In ecclesiastical antiquity all systematising was merely relative and limited, because the complex of sacred writings enjoyed a different authority from that which it possessed in the following period. Here the reference of a theologoumenon to a passage of Scripture was of itself sufficient, and the manifold and incongruous doctrines were felt as a unity in so far as they could all be verified from Holy Scriptures. Thus the fact that the Holy Scriptures were regarded as a series of divine oracles guaranteed, as it were, a transcendental unity of the doctrines, and, in certain circumstances, relieved the framer of the system of a great part of his task.
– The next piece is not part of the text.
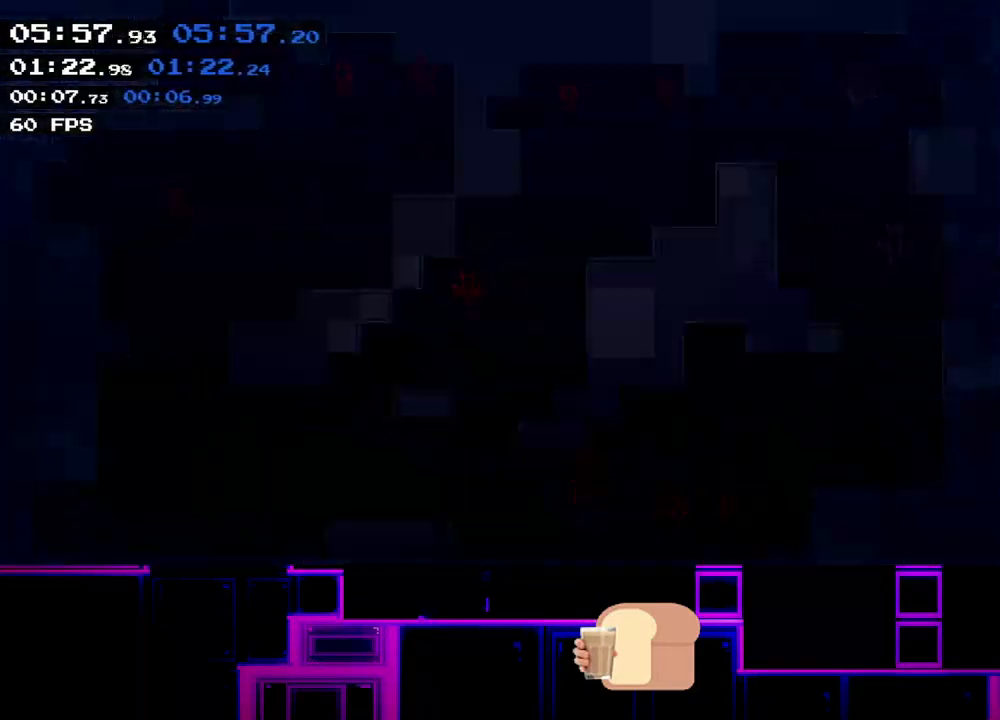
{"keys": ["right"], "events": []}
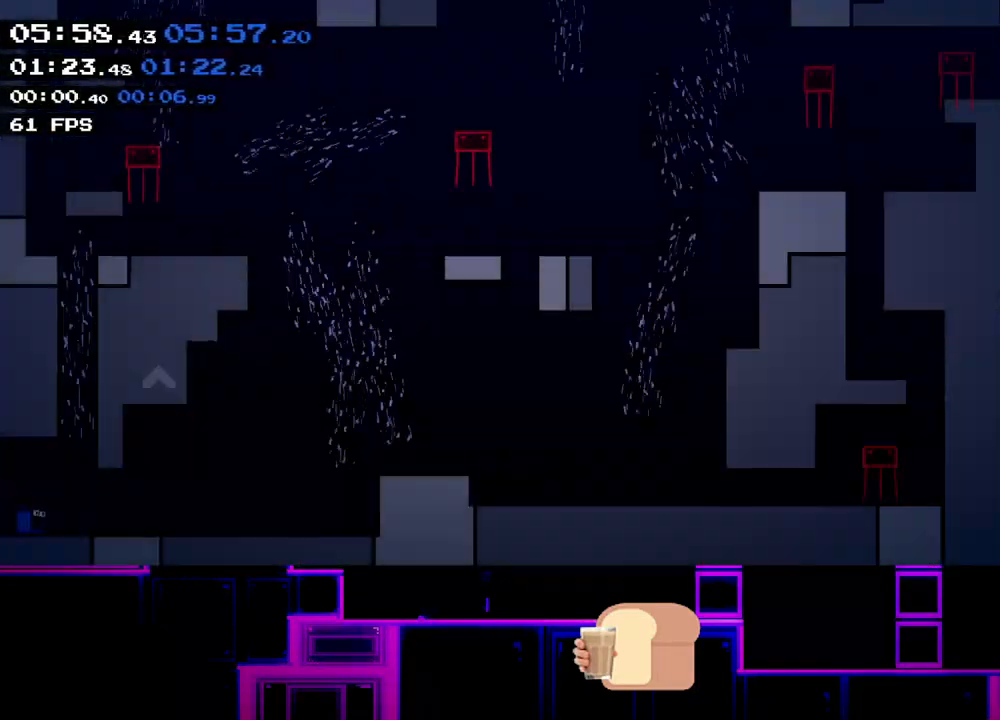
{"keys": ["right"], "events": []}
Hitherto little justice has been done to this view of the history of dogma, though it is the only solution of a series of otherwise insoluble problems. We cannot for example understand the theology of Augustine, and necessarily create for ourselves the most difficult problems by our own fault, if we make no use of that theory. In Origen's dogmatic and that of subsequent Church Fathers—so far as we can speak of a dogmatic in their case—the unity lies partly in the canon of Holy Scripture and partly in the ultimate aim; but these two principles interfere with each other. As far as the Stromateis of Clement is concerned, Overbeek (l.c.) has furnished the explanation of its striking plan. Moreover, how would it have been conceivable that the riches of Holy Scripture, as presented to the philosophers who allegorised the books, could have been mastered, problems and all, at the first attempt.

Footnote 679: (return)

See the treatises of Huetius (1668) reprinted by Lommatzsch. Thomasius, Origenes 1837. Redepenning, Origenes, 2 Vols. 1841-46. Denis, de la philosophie d'Origène, Paris 1884. Lang, Die Leiblichkeit der Vernunftwesen bei Origenes, Leipzig, 1892. Mehlhorn, Die Lehre von der menschlichen Freiheit nach Origenes (Zeitschrift für Kirchengeschichte, Vol. II., p. 234 ff.). Westcott, Origenes, in the Dictionary of Christian Biography Vol. IV. Moller in Herzog's Real-Encyklopädie, 2nd ed., Vol. XI., pp. 92-109. The special literature is to be found there as well as in Nitzsch, Dogmengeschichte I., p. 151, and Ueberweg, Grundriss der Geschichte der Philosophie, 5th ed, p. 62 f.

Footnote 680: (return)

See his letter in Eusebius, H. E. VI. 19. 11 ff.